More important, Devlin had boarded his private shuttle with two dozen heavily armed bodyguards, all loyal to the influential billionaire and his poisonous mother.
Devlin decided each ship would elect three representatives to serve as liaisons to communicate with the newly formed Council, over which he would preside. This hierarchy worked well enough… until the day one representative openly voiced his disagreement, causing a rift among the leadership. Devlin took it all in stride, then had the dissenter relocated to his own ship so that the two could ‘come to a political resolution on behalf of the colony.’
The dissenter’s opinions changed. Two days later, he went for a ‘stroll.’
The ‘stroll’ was a walk outside the shuttle without an environmental suit.
The ‘stroll’ was suicide.
This Devlin sounds an awful lot like his grandfather.
I have no doubt he was even worse, having met his mother, a woman who could manipulate a small nation with her beauty, and crush them in her evil embrace. She was as alluring and as deadly as a Venus flytrap, and she was Devlin’s best friend and only confidant. The two of them made quite the pair, and yet, as much as I feared them, our colony survived on the virtue of their combined strength.
With each passing day, our situation grew more hopeless. Exploration teams would leave every dawn in search of food and water, but could never venture too far, forced to return before the giant beetles made their nightly appearance.

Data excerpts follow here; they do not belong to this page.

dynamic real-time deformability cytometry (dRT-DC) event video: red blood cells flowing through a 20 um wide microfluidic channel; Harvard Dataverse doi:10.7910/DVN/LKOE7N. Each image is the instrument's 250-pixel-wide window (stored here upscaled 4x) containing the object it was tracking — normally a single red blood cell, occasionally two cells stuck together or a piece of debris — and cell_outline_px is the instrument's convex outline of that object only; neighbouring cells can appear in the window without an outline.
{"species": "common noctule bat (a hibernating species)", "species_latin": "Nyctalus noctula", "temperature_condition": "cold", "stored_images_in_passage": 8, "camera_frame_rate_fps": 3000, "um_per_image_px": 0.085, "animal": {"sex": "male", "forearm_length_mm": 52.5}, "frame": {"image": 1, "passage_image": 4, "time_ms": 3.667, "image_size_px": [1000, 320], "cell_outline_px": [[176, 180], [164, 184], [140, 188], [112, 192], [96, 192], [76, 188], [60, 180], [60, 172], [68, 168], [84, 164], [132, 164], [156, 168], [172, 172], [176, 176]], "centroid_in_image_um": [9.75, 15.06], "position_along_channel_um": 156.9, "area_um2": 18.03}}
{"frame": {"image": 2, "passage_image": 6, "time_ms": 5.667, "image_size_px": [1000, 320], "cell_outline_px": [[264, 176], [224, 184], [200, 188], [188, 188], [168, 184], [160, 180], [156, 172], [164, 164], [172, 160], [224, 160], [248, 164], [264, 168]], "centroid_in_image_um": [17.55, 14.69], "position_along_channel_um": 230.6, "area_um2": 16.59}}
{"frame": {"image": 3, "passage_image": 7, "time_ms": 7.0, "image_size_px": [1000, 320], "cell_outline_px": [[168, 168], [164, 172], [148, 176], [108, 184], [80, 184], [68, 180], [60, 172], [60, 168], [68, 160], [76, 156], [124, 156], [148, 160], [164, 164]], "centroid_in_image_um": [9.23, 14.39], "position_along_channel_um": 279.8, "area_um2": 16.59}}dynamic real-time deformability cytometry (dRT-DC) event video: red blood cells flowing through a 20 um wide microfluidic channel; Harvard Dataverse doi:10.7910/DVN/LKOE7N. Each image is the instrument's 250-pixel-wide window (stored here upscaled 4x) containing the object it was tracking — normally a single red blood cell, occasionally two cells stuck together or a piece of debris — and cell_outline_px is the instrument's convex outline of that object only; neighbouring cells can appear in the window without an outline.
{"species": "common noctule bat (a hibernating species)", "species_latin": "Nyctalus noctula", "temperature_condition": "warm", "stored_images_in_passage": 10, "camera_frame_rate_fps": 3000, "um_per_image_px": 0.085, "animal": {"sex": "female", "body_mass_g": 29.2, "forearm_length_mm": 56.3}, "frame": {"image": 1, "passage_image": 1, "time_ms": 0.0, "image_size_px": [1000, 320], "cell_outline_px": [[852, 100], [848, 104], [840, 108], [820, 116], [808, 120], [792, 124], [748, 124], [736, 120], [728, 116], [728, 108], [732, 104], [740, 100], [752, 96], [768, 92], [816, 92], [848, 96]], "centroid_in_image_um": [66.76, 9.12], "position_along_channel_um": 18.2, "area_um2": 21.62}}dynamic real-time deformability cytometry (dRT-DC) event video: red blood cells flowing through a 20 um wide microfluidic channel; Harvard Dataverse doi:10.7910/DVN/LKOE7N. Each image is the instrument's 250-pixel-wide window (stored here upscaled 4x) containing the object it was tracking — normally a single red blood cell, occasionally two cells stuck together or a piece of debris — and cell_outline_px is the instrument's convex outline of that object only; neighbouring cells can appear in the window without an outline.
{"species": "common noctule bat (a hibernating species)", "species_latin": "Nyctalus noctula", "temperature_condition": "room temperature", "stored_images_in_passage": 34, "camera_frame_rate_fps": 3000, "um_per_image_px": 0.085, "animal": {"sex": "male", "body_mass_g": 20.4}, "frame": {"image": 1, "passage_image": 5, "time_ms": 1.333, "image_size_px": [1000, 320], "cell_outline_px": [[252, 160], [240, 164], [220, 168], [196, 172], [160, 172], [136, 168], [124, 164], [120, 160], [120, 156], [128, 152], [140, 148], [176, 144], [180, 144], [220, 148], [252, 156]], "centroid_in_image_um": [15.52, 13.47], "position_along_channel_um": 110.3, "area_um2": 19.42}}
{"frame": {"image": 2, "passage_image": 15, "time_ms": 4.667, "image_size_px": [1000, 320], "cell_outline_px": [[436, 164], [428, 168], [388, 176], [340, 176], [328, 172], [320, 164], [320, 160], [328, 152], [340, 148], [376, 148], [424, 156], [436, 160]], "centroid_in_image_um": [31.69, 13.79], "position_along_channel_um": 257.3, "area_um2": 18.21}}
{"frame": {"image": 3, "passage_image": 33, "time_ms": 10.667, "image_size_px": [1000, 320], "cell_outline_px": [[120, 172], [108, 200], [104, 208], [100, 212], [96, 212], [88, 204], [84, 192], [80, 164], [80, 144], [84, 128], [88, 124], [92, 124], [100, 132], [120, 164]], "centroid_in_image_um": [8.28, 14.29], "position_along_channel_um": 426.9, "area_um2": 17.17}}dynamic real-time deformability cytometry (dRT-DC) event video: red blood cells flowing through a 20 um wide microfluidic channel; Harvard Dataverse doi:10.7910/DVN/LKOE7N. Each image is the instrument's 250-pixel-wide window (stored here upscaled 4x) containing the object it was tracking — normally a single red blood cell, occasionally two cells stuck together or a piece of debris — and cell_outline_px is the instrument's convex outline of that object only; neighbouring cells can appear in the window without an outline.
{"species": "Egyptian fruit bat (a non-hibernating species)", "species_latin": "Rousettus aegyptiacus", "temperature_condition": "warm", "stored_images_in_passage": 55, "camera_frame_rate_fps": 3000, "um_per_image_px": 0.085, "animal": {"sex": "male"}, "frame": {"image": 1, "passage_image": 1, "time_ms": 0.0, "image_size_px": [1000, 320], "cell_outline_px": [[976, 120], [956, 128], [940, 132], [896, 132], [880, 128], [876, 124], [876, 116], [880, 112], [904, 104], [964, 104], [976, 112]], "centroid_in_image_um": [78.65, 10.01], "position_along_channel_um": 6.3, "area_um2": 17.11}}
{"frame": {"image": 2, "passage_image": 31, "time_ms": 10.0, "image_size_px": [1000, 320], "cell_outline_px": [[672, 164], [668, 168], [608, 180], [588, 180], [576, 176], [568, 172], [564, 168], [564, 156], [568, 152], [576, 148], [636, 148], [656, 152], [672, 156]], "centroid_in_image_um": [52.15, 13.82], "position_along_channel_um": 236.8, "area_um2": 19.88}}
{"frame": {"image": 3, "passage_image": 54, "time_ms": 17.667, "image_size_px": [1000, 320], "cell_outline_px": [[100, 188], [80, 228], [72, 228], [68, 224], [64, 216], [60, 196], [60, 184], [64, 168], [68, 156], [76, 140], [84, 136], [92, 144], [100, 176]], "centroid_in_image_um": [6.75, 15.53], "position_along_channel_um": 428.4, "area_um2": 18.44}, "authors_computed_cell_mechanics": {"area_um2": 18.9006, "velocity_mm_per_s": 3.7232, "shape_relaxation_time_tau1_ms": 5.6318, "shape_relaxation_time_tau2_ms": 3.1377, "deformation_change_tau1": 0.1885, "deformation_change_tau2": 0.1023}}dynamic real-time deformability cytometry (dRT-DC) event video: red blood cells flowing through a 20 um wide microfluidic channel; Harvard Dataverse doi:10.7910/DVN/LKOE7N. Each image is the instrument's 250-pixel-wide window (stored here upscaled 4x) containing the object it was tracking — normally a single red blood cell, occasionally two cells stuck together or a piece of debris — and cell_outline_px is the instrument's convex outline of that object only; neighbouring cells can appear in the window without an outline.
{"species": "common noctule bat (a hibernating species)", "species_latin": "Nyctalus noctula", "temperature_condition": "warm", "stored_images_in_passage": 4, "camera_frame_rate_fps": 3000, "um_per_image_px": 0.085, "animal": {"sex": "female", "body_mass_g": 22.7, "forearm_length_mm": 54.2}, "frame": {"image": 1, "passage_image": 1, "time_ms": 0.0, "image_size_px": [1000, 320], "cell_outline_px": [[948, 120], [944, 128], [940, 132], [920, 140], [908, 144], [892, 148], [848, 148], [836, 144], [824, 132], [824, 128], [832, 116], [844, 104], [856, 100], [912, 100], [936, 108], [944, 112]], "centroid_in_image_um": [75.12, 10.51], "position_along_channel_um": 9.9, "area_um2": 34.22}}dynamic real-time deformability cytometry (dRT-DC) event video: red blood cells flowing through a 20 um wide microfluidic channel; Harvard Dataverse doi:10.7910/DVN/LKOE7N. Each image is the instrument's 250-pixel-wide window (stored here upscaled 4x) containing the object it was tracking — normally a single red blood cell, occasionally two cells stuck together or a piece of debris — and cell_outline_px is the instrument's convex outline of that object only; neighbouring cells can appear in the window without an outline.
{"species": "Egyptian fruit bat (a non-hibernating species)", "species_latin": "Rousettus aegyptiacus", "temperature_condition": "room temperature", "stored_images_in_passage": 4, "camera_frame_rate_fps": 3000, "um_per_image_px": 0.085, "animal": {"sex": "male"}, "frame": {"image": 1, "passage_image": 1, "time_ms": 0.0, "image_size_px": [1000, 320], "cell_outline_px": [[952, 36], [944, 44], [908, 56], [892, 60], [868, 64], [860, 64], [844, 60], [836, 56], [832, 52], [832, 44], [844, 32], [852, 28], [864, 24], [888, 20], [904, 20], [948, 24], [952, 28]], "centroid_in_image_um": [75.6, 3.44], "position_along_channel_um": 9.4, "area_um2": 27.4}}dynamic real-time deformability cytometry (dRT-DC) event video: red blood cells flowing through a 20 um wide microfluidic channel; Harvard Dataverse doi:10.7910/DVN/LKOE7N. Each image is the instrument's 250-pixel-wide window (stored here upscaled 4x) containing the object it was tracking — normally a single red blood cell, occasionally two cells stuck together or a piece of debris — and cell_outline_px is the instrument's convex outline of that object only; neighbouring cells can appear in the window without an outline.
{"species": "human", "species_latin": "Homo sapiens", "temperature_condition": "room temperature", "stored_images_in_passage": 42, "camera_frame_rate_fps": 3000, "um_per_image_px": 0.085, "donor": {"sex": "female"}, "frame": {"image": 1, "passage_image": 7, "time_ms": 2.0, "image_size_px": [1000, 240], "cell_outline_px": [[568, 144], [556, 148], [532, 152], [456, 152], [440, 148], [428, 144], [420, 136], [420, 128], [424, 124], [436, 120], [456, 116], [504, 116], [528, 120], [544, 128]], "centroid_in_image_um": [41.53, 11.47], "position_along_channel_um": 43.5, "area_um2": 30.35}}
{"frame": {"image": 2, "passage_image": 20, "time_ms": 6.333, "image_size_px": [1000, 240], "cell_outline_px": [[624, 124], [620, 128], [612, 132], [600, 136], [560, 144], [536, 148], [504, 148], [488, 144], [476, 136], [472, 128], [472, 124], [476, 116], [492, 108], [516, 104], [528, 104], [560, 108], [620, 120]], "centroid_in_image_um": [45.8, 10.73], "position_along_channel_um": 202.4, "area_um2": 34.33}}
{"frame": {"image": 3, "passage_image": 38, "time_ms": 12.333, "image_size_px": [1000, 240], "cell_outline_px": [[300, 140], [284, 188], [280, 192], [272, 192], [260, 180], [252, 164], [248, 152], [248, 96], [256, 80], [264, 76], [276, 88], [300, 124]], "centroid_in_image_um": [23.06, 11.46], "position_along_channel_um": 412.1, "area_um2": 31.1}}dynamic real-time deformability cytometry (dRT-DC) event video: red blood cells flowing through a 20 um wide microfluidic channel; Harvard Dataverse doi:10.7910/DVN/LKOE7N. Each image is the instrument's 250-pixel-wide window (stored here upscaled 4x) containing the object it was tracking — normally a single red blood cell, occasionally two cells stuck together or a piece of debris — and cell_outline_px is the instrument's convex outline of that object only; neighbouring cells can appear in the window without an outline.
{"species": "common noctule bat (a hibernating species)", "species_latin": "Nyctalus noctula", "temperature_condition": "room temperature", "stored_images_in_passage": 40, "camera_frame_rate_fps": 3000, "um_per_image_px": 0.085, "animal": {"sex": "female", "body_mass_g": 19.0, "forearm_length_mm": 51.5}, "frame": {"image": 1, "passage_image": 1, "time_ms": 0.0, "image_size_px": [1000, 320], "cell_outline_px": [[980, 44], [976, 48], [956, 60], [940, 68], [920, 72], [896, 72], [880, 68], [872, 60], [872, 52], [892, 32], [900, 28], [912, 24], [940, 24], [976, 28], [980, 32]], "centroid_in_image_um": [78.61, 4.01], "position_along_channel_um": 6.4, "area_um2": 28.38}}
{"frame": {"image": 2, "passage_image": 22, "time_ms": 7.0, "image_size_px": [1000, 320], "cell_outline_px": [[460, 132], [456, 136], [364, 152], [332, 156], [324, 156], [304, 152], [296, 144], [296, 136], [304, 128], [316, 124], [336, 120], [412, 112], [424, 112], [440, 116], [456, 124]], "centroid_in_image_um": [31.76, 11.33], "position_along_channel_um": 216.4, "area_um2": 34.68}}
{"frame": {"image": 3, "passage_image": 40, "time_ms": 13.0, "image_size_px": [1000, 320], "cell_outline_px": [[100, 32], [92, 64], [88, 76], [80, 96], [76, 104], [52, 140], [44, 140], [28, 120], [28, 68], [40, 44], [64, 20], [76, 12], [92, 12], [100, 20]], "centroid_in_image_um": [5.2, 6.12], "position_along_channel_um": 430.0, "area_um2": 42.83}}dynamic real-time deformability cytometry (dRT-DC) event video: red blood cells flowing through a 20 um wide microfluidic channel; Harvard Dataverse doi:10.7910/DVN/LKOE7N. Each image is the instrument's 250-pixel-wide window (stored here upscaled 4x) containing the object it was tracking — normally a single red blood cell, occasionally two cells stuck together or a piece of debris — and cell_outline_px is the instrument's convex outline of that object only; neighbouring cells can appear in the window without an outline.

Traps were set to capture a few specimens. We learned the insects were blind, existing on microbes found within the volcanic rock and moss.
Unfortunately, the alien insects were not edible.
As hope faded, the suicide walks increased. Sometimes it was an individual, sometimes an entire family. Depression spread like the plague. A limited supply of environmental suits kept most civilians confined to their ships, increasing our feelings of isolation.
Still, our colony was blessed with some of the best minds our species had to offer. Using spare parts, engineers were able to upgrade an unmanned aerovehicle one of the children had brought on board. Each morning our drone scout would venture forth like Noah’s dove, searching for salvation.
And then, on the afternoon of our forty-third day on the planet, we found it…
17
The light fades, and with it all my fear
The atmosphere’s electric, I can feel her near,
Her breath on my skin, her touch on my soul,
The spell has been cast, she has total control
The succubus, she comes to me,
Visits in the night;
Wringing the love out of me,
Our joined souls ignite
Quenton Morehead is alone with Lilith in his one-room church, the two of them repainting the pews. For the last two days he has kept clear of the girl, her sudden confidence and exhibitionism shocking the minister while turning him on.